Bartonia virginica is species of flowering plant in Gentianaceae. It is the commonly called yellow screwstem or yellow bartonia and it is an annual species with small pale green to yellow flowers.

Description
Bartonia virginica is an annual plant, that typically has simple stems that are wiry and erect. The stems are 1–4 dm tall, with opposite, strongly ascending branches.  The leaves are scale-like usually opposite.  The flowers are arranging in racemose or paniculate inflorescence, which have commonly opposite, very upright branches and pedicels. Each flower is 3–4 mm long with lance-subulate shaped sepals.
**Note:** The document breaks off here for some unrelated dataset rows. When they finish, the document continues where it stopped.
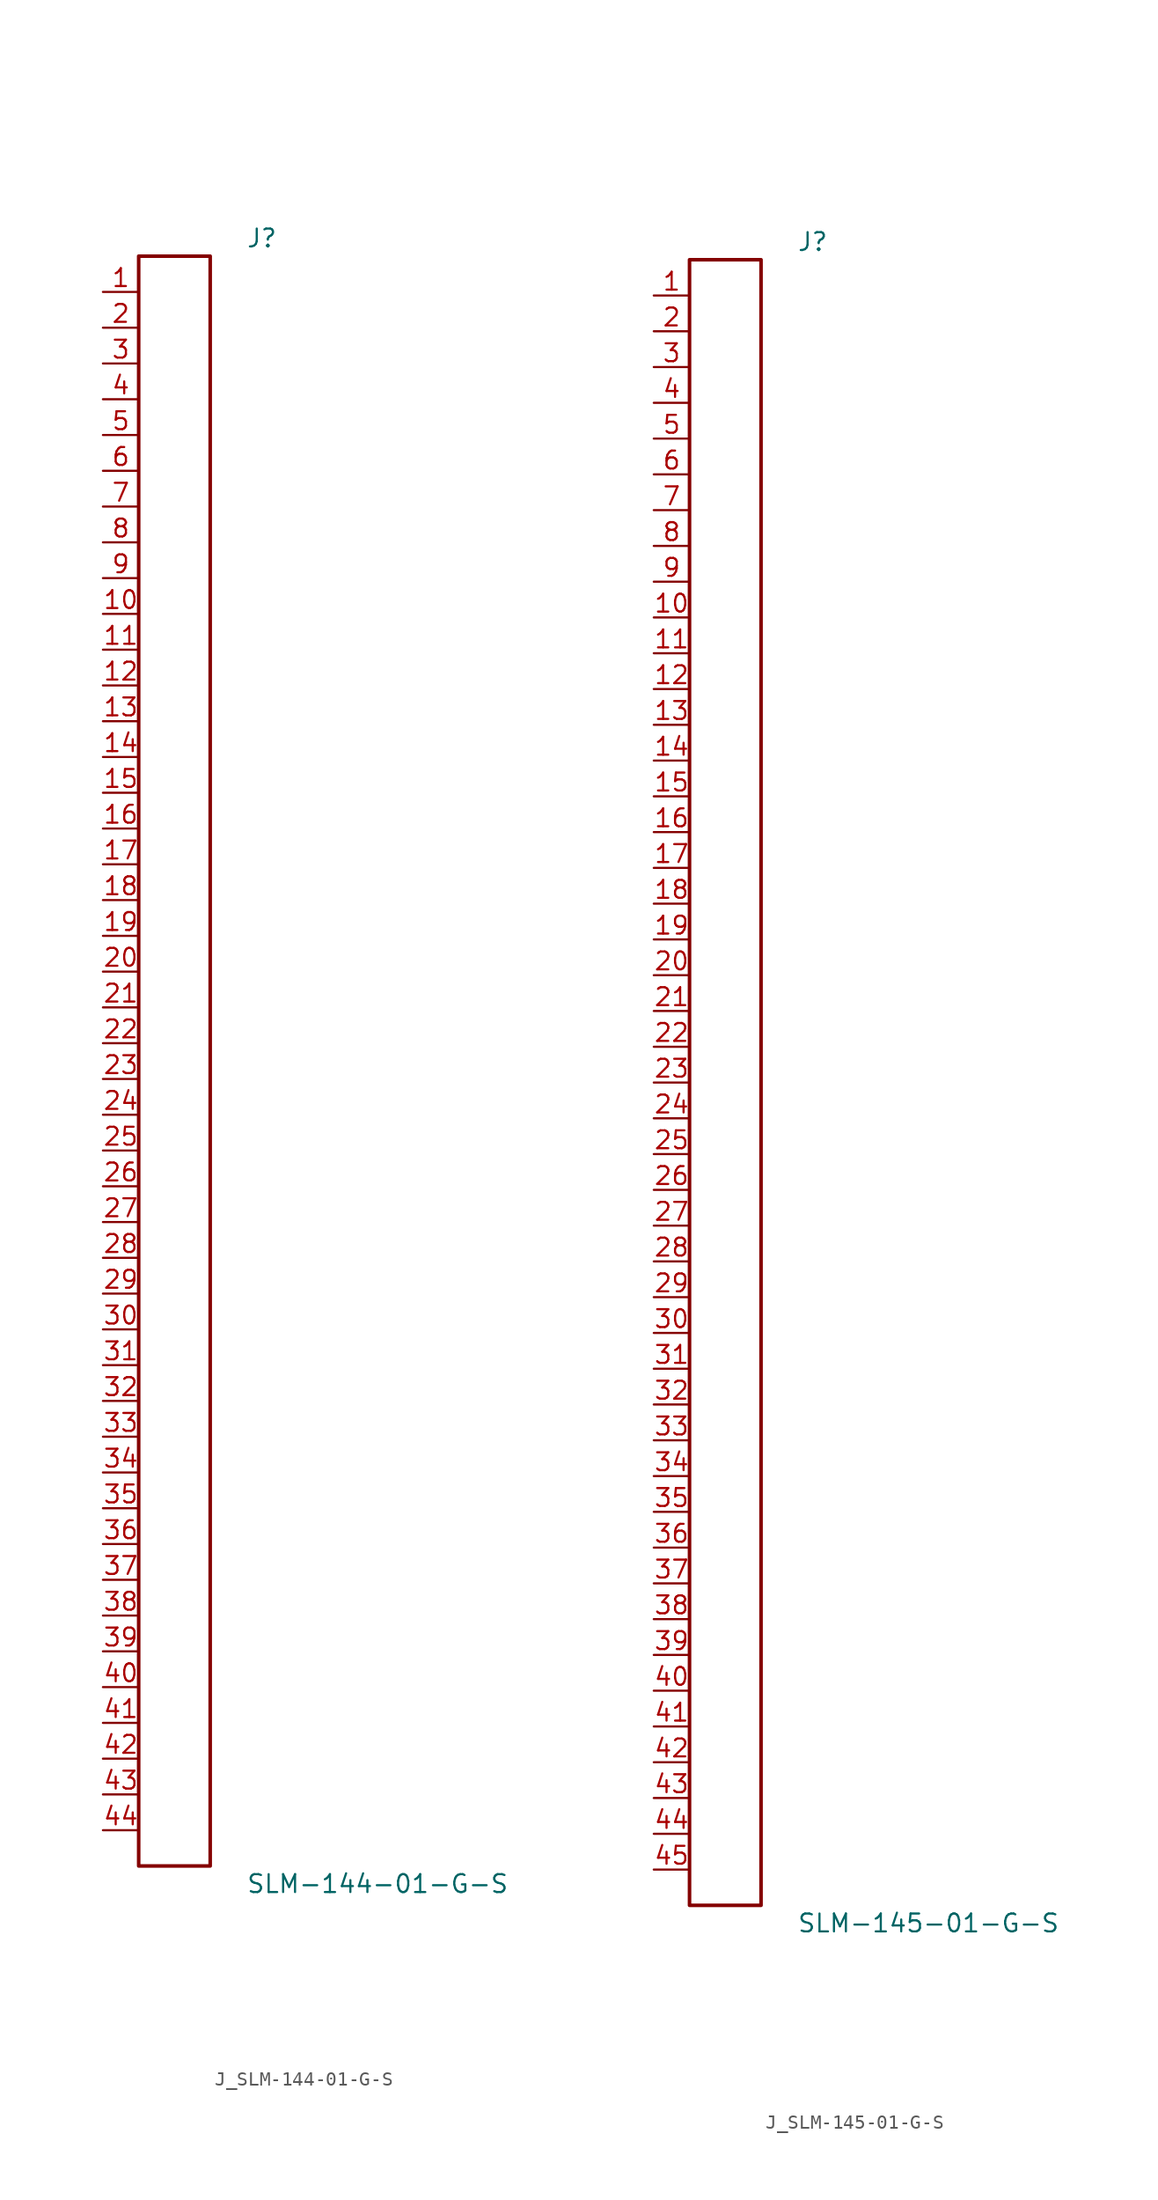
<source format=kicad_sym>
(kicad_symbol_lib
  (version 20231120)
  (generator kicad_symbol_editor)
  (generator_version 8.0)
  (symbol "J_SLM-144-01-G-S"
    (pin_names
      (offset 0.254))
    (property "Reference" "J"
      (at 5.08 58.42 0)
      (effects (font (size 1.27 1.27)) (justify left)))
    (property "Value" "SLM-144-01-G-S"
      (at 5.08 -58.42 0)
      (effects (font (size 1.27 1.27)) (justify left)))
    (symbol "J_SLM-144-01-G-S_0_0"
      (pin passive line (at -5.08 54.61 0) (length 2.54) (name "" (effects (font (size 1.27 1.27)))) (number "1" (effects (font (size 1.27 1.27)))))
      (pin passive line (at -5.08 52.07 0) (length 2.54) (name "" (effects (font (size 1.27 1.27)))) (number "2" (effects (font (size 1.27 1.27)))))
      (pin passive line (at -5.08 49.53 0) (length 2.54) (name "" (effects (font (size 1.27 1.27)))) (number "3" (effects (font (size 1.27 1.27)))))
      (pin passive line (at -5.08 46.99 0) (length 2.54) (name "" (effects (font (size 1.27 1.27)))) (number "4" (effects (font (size 1.27 1.27)))))
      (pin passive line (at -5.08 44.45 0) (length 2.54) (name "" (effects (font (size 1.27 1.27)))) (number "5" (effects (font (size 1.27 1.27)))))
      (pin passive line (at -5.08 41.91 0) (length 2.54) (name "" (effects (font (size 1.27 1.27)))) (number "6" (effects (font (size 1.27 1.27)))))
      (pin passive line (at -5.08 39.37 0) (length 2.54) (name "" (effects (font (size 1.27 1.27)))) (number "7" (effects (font (size 1.27 1.27)))))
      (pin passive line (at -5.08 36.83 0) (length 2.54) (name "" (effects (font (size 1.27 1.27)))) (number "8" (effects (font (size 1.27 1.27)))))
      (pin passive line (at -5.08 34.29 0) (length 2.54) (name "" (effects (font (size 1.27 1.27)))) (number "9" (effects (font (size 1.27 1.27)))))
      (pin passive line (at -5.08 31.75 0) (length 2.54) (name "" (effects (font (size 1.27 1.27)))) (number "10" (effects (font (size 1.27 1.27)))))
      (pin passive line (at -5.08 29.21 0) (length 2.54) (name "" (effects (font (size 1.27 1.27)))) (number "11" (effects (font (size 1.27 1.27)))))
      (pin passive line (at -5.08 26.67 0) (length 2.54) (name "" (effects (font (size 1.27 1.27)))) (number "12" (effects (font (size 1.27 1.27)))))
      (pin passive line (at -5.08 24.13 0) (length 2.54) (name "" (effects (font (size 1.27 1.27)))) (number "13" (effects (font (size 1.27 1.27)))))
      (pin passive line (at -5.08 21.59 0) (length 2.54) (name "" (effects (font (size 1.27 1.27)))) (number "14" (effects (font (size 1.27 1.27)))))
      (pin passive line (at -5.08 19.05 0) (length 2.54) (name "" (effects (font (size 1.27 1.27)))) (number "15" (effects (font (size 1.27 1.27)))))
      (pin passive line (at -5.08 16.51 0) (length 2.54) (name "" (effects (font (size 1.27 1.27)))) (number "16" (effects (font (size 1.27 1.27)))))
      (pin passive line (at -5.08 13.97 0) (length 2.54) (name "" (effects (font (size 1.27 1.27)))) (number "17" (effects (font (size 1.27 1.27)))))
      (pin passive line (at -5.08 11.43 0) (length 2.54) (name "" (effects (font (size 1.27 1.27)))) (number "18" (effects (font (size 1.27 1.27)))))
      (pin passive line (at -5.08 8.89 0) (length 2.54) (name "" (effects (font (size 1.27 1.27)))) (number "19" (effects (font (size 1.27 1.27)))))
      (pin passive line (at -5.08 6.35 0) (length 2.54) (name "" (effects (font (size 1.27 1.27)))) (number "20" (effects (font (size 1.27 1.27)))))
      (pin passive line (at -5.08 3.81 0) (length 2.54) (name "" (effects (font (size 1.27 1.27)))) (number "21" (effects (font (size 1.27 1.27)))))
      (pin passive line (at -5.08 1.27 0) (length 2.54) (name "" (effects (font (size 1.27 1.27)))) (number "22" (effects (font (size 1.27 1.27)))))
      (pin passive line (at -5.08 -1.27 0) (length 2.54) (name "" (effects (font (size 1.27 1.27)))) (number "23" (effects (font (size 1.27 1.27)))))
      (pin passive line (at -5.08 -3.81 0) (length 2.54) (name "" (effects (font (size 1.27 1.27)))) (number "24" (effects (font (size 1.27 1.27)))))
      (pin passive line (at -5.08 -6.35 0) (length 2.54) (name "" (effects (font (size 1.27 1.27)))) (number "25" (effects (font (size 1.27 1.27)))))
      (pin passive line (at -5.08 -8.89 0) (length 2.54) (name "" (effects (font (size 1.27 1.27)))) (number "26" (effects (font (size 1.27 1.27)))))
      (pin passive line (at -5.08 -11.43 0) (length 2.54) (name "" (effects (font (size 1.27 1.27)))) (number "27" (effects (font (size 1.27 1.27)))))
      (pin passive line (at -5.08 -13.97 0) (length 2.54) (name "" (effects (font (size 1.27 1.27)))) (number "28" (effects (font (size 1.27 1.27)))))
      (pin passive line (at -5.08 -16.51 0) (length 2.54) (name "" (effects (font (size 1.27 1.27)))) (number "29" (effects (font (size 1.27 1.27)))))
      (pin passive line (at -5.08 -19.05 0) (length 2.54) (name "" (effects (font (size 1.27 1.27)))) (number "30" (effects (font (size 1.27 1.27)))))
      (pin passive line (at -5.08 -21.59 0) (length 2.54) (name "" (effects (font (size 1.27 1.27)))) (number "31" (effects (font (size 1.27 1.27)))))
      (pin passive line (at -5.08 -24.13 0) (length 2.54) (name "" (effects (font (size 1.27 1.27)))) (number "32" (effects (font (size 1.27 1.27)))))
      (pin passive line (at -5.08 -26.67 0) (length 2.54) (name "" (effects (font (size 1.27 1.27)))) (number "33" (effects (font (size 1.27 1.27)))))
      (pin passive line (at -5.08 -29.21 0) (length 2.54) (name "" (effects (font (size 1.27 1.27)))) (number "34" (effects (font (size 1.27 1.27)))))
      (pin passive line (at -5.08 -31.75 0) (length 2.54) (name "" (effects (font (size 1.27 1.27)))) (number "35" (effects (font (size 1.27 1.27)))))
      (pin passive line (at -5.08 -34.29 0) (length 2.54) (name "" (effects (font (size 1.27 1.27)))) (number "36" (effects (font (size 1.27 1.27)))))
      (pin passive line (at -5.08 -36.83 0) (length 2.54) (name "" (effects (font (size 1.27 1.27)))) (number "37" (effects (font (size 1.27 1.27)))))
      (pin passive line (at -5.08 -39.37 0) (length 2.54) (name "" (effects (font (size 1.27 1.27)))) (number "38" (effects (font (size 1.27 1.27)))))
      (pin passive line (at -5.08 -41.91 0) (length 2.54) (name "" (effects (font (size 1.27 1.27)))) (number "39" (effects (font (size 1.27 1.27)))))
      (pin passive line (at -5.08 -44.45 0) (length 2.54) (name "" (effects (font (size 1.27 1.27)))) (number "40" (effects (font (size 1.27 1.27)))))
      (pin passive line (at -5.08 -46.99 0) (length 2.54) (name "" (effects (font (size 1.27 1.27)))) (number "41" (effects (font (size 1.27 1.27)))))
      (pin passive line (at -5.08 -49.53 0) (length 2.54) (name "" (effects (font (size 1.27 1.27)))) (number "42" (effects (font (size 1.27 1.27)))))
      (pin passive line (at -5.08 -52.07 0) (length 2.54) (name "" (effects (font (size 1.27 1.27)))) (number "43" (effects (font (size 1.27 1.27)))))
      (pin passive line (at -5.08 -54.61 0) (length 2.54) (name "" (effects (font (size 1.27 1.27)))) (number "44" (effects (font (size 1.27 1.27))))))
    (symbol "J_SLM-144-01-G-S_1_0"
      (rectangle (start -2.54 57.15) (end 2.54 -57.15) (stroke (width 0.254) (type solid)) (fill (type none)))))
  (symbol "J_SLM-145-01-G-S"
    (pin_names
      (offset 0.254))
    (property "Reference" "J"
      (at 5.08 59.69 0)
      (effects (font (size 1.27 1.27)) (justify left)))
    (property "Value" "SLM-145-01-G-S"
      (at 5.08 -59.69 0)
      (effects (font (size 1.27 1.27)) (justify left)))
    (symbol "J_SLM-145-01-G-S_0_0"
      (pin passive line (at -5.08 55.88 0) (length 2.54) (name "" (effects (font (size 1.27 1.27)))) (number "1" (effects (font (size 1.27 1.27)))))
      (pin passive line (at -5.08 53.34 0) (length 2.54) (name "" (effects (font (size 1.27 1.27)))) (number "2" (effects (font (size 1.27 1.27)))))
      (pin passive line (at -5.08 50.8 0) (length 2.54) (name "" (effects (font (size 1.27 1.27)))) (number "3" (effects (font (size 1.27 1.27)))))
      (pin passive line (at -5.08 48.26 0) (length 2.54) (name "" (effects (font (size 1.27 1.27)))) (number "4" (effects (font (size 1.27 1.27)))))
      (pin passive line (at -5.08 45.72 0) (length 2.54) (name "" (effects (font (size 1.27 1.27)))) (number "5" (effects (font (size 1.27 1.27)))))
      (pin passive line (at -5.08 43.18 0) (length 2.54) (name "" (effects (font (size 1.27 1.27)))) (number "6" (effects (font (size 1.27 1.27)))))
      (pin passive line (at -5.08 40.64 0) (length 2.54) (name "" (effects (font (size 1.27 1.27)))) (number "7" (effects (font (size 1.27 1.27)))))
      (pin passive line (at -5.08 38.1 0) (length 2.54) (name "" (effects (font (size 1.27 1.27)))) (number "8" (effects (font (size 1.27 1.27)))))
      (pin passive line (at -5.08 35.56 0) (length 2.54) (name "" (effects (font (size 1.27 1.27)))) (number "9" (effects (font (size 1.27 1.27)))))
      (pin passive line (at -5.08 33.02 0) (length 2.54) (name "" (effects (font (size 1.27 1.27)))) (number "10" (effects (font (size 1.27 1.27)))))
      (pin passive line (at -5.08 30.48 0) (length 2.54) (name "" (effects (font (size 1.27 1.27)))) (number "11" (effects (font (size 1.27 1.27)))))
      (pin passive line (at -5.08 27.94 0) (length 2.54) (name "" (effects (font (size 1.27 1.27)))) (number "12" (effects (font (size 1.27 1.27)))))
      (pin passive line (at -5.08 25.4 0) (length 2.54) (name "" (effects (font (size 1.27 1.27)))) (number "13" (effects (font (size 1.27 1.27)))))
      (pin passive line (at -5.08 22.86 0) (length 2.54) (name "" (effects (font (size 1.27 1.27)))) (number "14" (effects (font (size 1.27 1.27)))))
      (pin passive line (at -5.08 20.32 0) (length 2.54) (name "" (effects (font (size 1.27 1.27)))) (number "15" (effects (font (size 1.27 1.27)))))
      (pin passive line (at -5.08 17.78 0) (length 2.54) (name "" (effects (font (size 1.27 1.27)))) (number "16" (effects (font (size 1.27 1.27)))))
      (pin passive line (at -5.08 15.24 0) (length 2.54) (name "" (effects (font (size 1.27 1.27)))) (number "17" (effects (font (size 1.27 1.27)))))
      (pin passive line (at -5.08 12.7 0) (length 2.54) (name "" (effects (font (size 1.27 1.27)))) (number "18" (effects (font (size 1.27 1.27)))))
      (pin passive line (at -5.08 10.16 0) (length 2.54) (name "" (effects (font (size 1.27 1.27)))) (number "19" (effects (font (size 1.27 1.27)))))
      (pin passive line (at -5.08 7.62 0) (length 2.54) (name "" (effects (font (size 1.27 1.27)))) (number "20" (effects (font (size 1.27 1.27)))))
      (pin passive line (at -5.08 5.08 0) (length 2.54) (name "" (effects (font (size 1.27 1.27)))) (number "21" (effects (font (size 1.27 1.27)))))
      (pin passive line (at -5.08 2.54 0) (length 2.54) (name "" (effects (font (size 1.27 1.27)))) (number "22" (effects (font (size 1.27 1.27)))))
      (pin passive line (at -5.08 0.0 0) (length 2.54) (name "" (effects (font (size 1.27 1.27)))) (number "23" (effects (font (size 1.27 1.27)))))
      (pin passive line (at -5.08 -2.54 0) (length 2.54) (name "" (effects (font (size 1.27 1.27)))) (number "24" (effects (font (size 1.27 1.27)))))
      (pin passive line (at -5.08 -5.08 0) (length 2.54) (name "" (effects (font (size 1.27 1.27)))) (number "25" (effects (font (size 1.27 1.27)))))
      (pin passive line (at -5.08 -7.62 0) (length 2.54) (name "" (effects (font (size 1.27 1.27)))) (number "26" (effects (font (size 1.27 1.27)))))
      (pin passive line (at -5.08 -10.16 0) (length 2.54) (name "" (effects (font (size 1.27 1.27)))) (number "27" (effects (font (size 1.27 1.27)))))
      (pin passive line (at -5.08 -12.7 0) (length 2.54) (name "" (effects (font (size 1.27 1.27)))) (number "28" (effects (font (size 1.27 1.27)))))
      (pin passive line (at -5.08 -15.24 0) (length 2.54) (name "" (effects (font (size 1.27 1.27)))) (number "29" (effects (font (size 1.27 1.27)))))
      (pin passive line (at -5.08 -17.78 0) (length 2.54) (name "" (effects (font (size 1.27 1.27)))) (number "30" (effects (font (size 1.27 1.27)))))
      (pin passive line (at -5.08 -20.32 0) (length 2.54) (name "" (effects (font (size 1.27 1.27)))) (number "31" (effects (font (size 1.27 1.27)))))
      (pin passive line (at -5.08 -22.86 0) (length 2.54) (name "" (effects (font (size 1.27 1.27)))) (number "32" (effects (font (size 1.27 1.27)))))
      (pin passive line (at -5.08 -25.4 0) (length 2.54) (name "" (effects (font (size 1.27 1.27)))) (number "33" (effects (font (size 1.27 1.27)))))
      (pin passive line (at -5.08 -27.94 0) (length 2.54) (name "" (effects (font (size 1.27 1.27)))) (number "34" (effects (font (size 1.27 1.27)))))
      (pin passive line (at -5.08 -30.48 0) (length 2.54) (name "" (effects (font (size 1.27 1.27)))) (number "35" (effects (font (size 1.27 1.27)))))
      (pin passive line (at -5.08 -33.02 0) (length 2.54) (name "" (effects (font (size 1.27 1.27)))) (number "36" (effects (font (size 1.27 1.27)))))
      (pin passive line (at -5.08 -35.56 0) (length 2.54) (name "" (effects (font (size 1.27 1.27)))) (number "37" (effects (font (size 1.27 1.27)))))
      (pin passive line (at -5.08 -38.1 0) (length 2.54) (name "" (effects (font (size 1.27 1.27)))) (number "38" (effects (font (size 1.27 1.27)))))
      (pin passive line (at -5.08 -40.64 0) (length 2.54) (name "" (effects (font (size 1.27 1.27)))) (number "39" (effects (font (size 1.27 1.27)))))
      (pin passive line (at -5.08 -43.18 0) (length 2.54) (name "" (effects (font (size 1.27 1.27)))) (number "40" (effects (font (size 1.27 1.27)))))
      (pin passive line (at -5.08 -45.72 0) (length 2.54) (name "" (effects (font (size 1.27 1.27)))) (number "41" (effects (font (size 1.27 1.27)))))
      (pin passive line (at -5.08 -48.26 0) (length 2.54) (name "" (effects (font (size 1.27 1.27)))) (number "42" (effects (font (size 1.27 1.27)))))
      (pin passive line (at -5.08 -50.8 0) (length 2.54) (name "" (effects (font (size 1.27 1.27)))) (number "43" (effects (font (size 1.27 1.27)))))
      (pin passive line (at -5.08 -53.34 0) (length 2.54) (name "" (effects (font (size 1.27 1.27)))) (number "44" (effects (font (size 1.27 1.27)))))
      (pin passive line (at -5.08 -55.88 0) (length 2.54) (name "" (effects (font (size 1.27 1.27)))) (number "45" (effects (font (size 1.27 1.27))))))
    (symbol "J_SLM-145-01-G-S_1_0"
      (rectangle (start -2.54 58.42) (end 2.54 -58.42) (stroke (width 0.254) (type solid)) (fill (type none))))))
</source>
The petals are oblong in shape and usually have denticulate margins and are abruptly narrowed to a rounded or obtuse, often mucronate tip. The anthers are minutely apiculate. It flowers late summer. The diploid (2n) chromosome count is fifty-two.

Habitat
Bartonia virginica grows in sphagnum bogs and wet meadows, where it is found in acids bogs with sphagnum or Polytrichum mosses.

Distribution
The native distribution of Bartonia virginica is eastern North America and is centered around the Atlantic coastal plain, with scattered inland populations.  It has been found in Quebec and Nova Scotia of Canada to the US states of Wisconsin south to Florida and Louisiana.
It reaches the most western part of its range in eastern Minnesota, where it is very rare and listed as endangered, having been recorded in Goodhue and Anoka counties in white cedar swamps and peat bogs.